TASK DATA: Begin

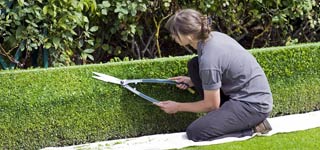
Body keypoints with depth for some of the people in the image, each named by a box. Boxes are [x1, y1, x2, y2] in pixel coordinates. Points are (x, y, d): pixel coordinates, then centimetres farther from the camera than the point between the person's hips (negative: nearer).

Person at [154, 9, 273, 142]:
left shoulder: (208, 60, -26)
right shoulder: (213, 36, -1)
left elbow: (211, 105, -12)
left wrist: (178, 107, 0)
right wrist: (192, 81, 13)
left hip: (254, 106, -9)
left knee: (194, 132, -14)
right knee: (194, 65, 7)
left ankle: (251, 127, -5)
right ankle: (222, 114, 8)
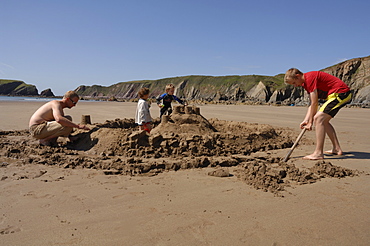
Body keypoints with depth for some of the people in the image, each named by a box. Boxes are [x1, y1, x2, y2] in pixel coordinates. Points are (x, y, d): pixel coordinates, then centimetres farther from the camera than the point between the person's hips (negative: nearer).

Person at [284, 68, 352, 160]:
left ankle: (318, 153, -17)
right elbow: (311, 104, 13)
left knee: (318, 118, -17)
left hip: (340, 93, -11)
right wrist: (306, 120, 4)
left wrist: (310, 122, -9)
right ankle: (337, 149, 22)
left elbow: (315, 103, -17)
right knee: (323, 121, 16)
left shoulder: (310, 77, -17)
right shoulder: (306, 82, 14)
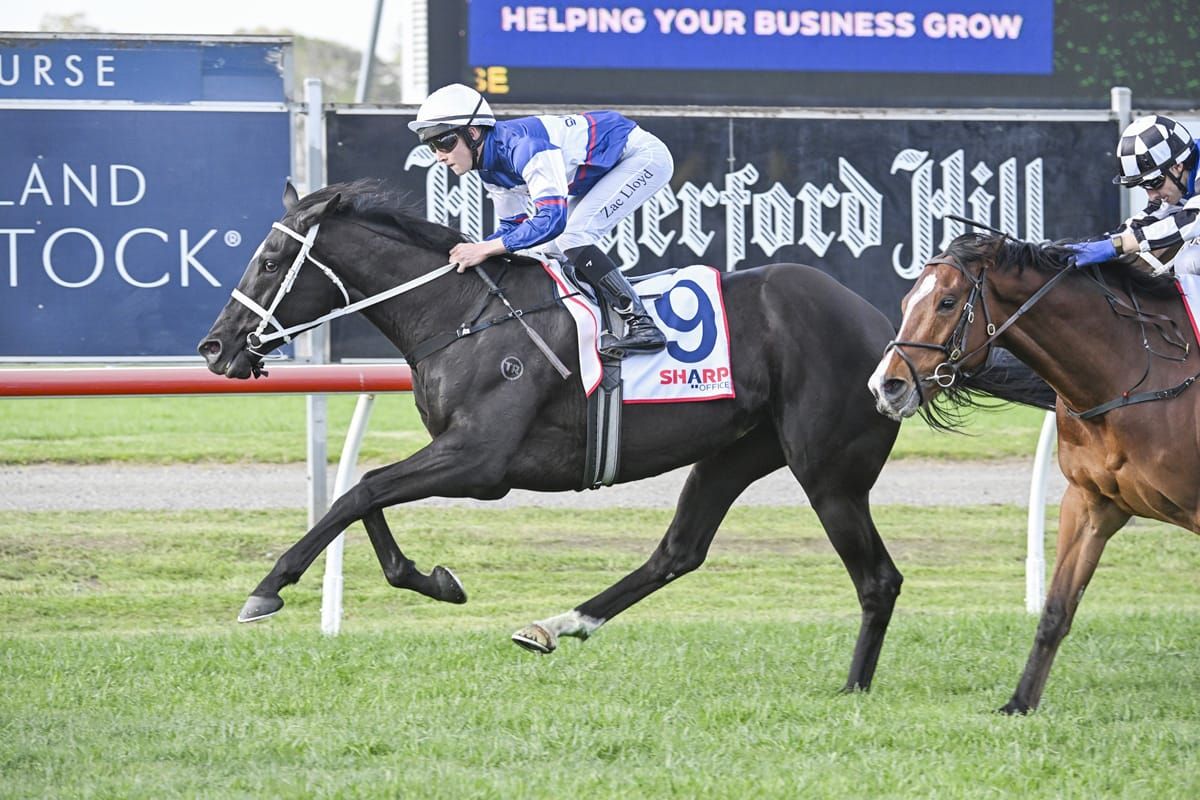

TASK DATA: End

_WHAT THIS TASK INVOLVES_.
In the records above, locate the line with "right elbow: (311, 104, 13)"; output it and each line after it through the last one, exactly, omitting pictures.

_SOLUTION TO THIS PROBLEM_.
right elbow: (311, 104, 13)
left knee: (318, 118, -17)
left hip: (340, 93, -11)
right wrist: (306, 120, 4)
left wrist: (310, 122, -9)
right ankle: (337, 149, 22)
left elbow: (315, 103, -17)
right knee: (323, 121, 16)
left shoulder: (310, 77, -17)
right shoulder: (306, 82, 14)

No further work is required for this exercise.